Department of Epidemiology, Harvard TH Chan School of Public Health, Boston, Massachusetts, USA.
Nat Genet. 2017 Dec;49(12):1789-1795. doi: 10.1038/ng.3975. Epub 2017 Oct 16.
Testing for associations in big data faces the problem of multiple comparisons, wherein true signals are difficult to detect on the background of all associations queried. This difficulty is particularly salient in human genetic association studies, in which phenotypic variation is often driven by numerous variants of small effect.

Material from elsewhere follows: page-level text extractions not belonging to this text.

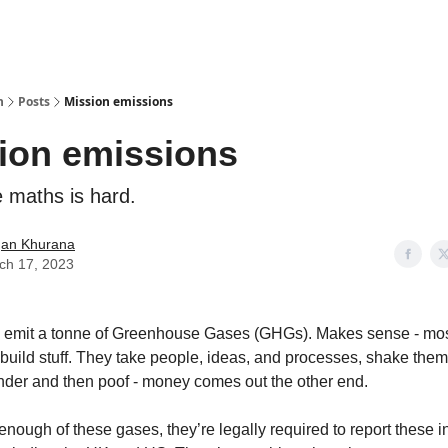
n
Posts
Mission emissions
ion emissions
 maths is hard.
an Khurana
ch 17, 2023
emit a tonne of Greenhouse Gases (GHGs). Makes sense - mo
uild stuff. They take people, ideas, and processes, shake the
ender and then poof - money comes out the other end.
t enough of these gases, they’re legally required to report these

The current strategy to improve power to identify these weak associations consists of applying standard marginal statistical approaches and increasing study sample sizes. Although successful, this approach does not leverage the environmental and genetic factors shared among the multiple phenotypes collected in contemporary cohorts. Here we developed covariates for multiphenotype studies (CMS), an approach that improves power when correlated phenotypes are measured on the same samples. Our analyses of real and simulated data provide direct evidence that correlated phenotypes can be used to achieve increases in power to levels often surpassing the power gained by a twofold increase in sample size.
在大数据中检测关联面临多重比较问题,即在所有查询的关联背景下,真实信号难以检测。这种困难在人类基因关联研究中尤为突出,其中表型变异通常由众多小效应变体驱动。目前提高识别这些弱关联能力的策略包括应用标准的边际统计方法和增加研究样本量。尽管这种方法取得了成功,但它没有利用当代队列中收集的多个表型之间共享的环境和遗传因素。在此,我们开发了多表型研究协变量(CMS),这是一种在对相同样本测量相关表型时提高能力的方法。我们对真实数据和模拟数据的分析提供了直接证据,表明相关表型可用于将能力提高到通常超过样本量翻倍所获得的能力水平。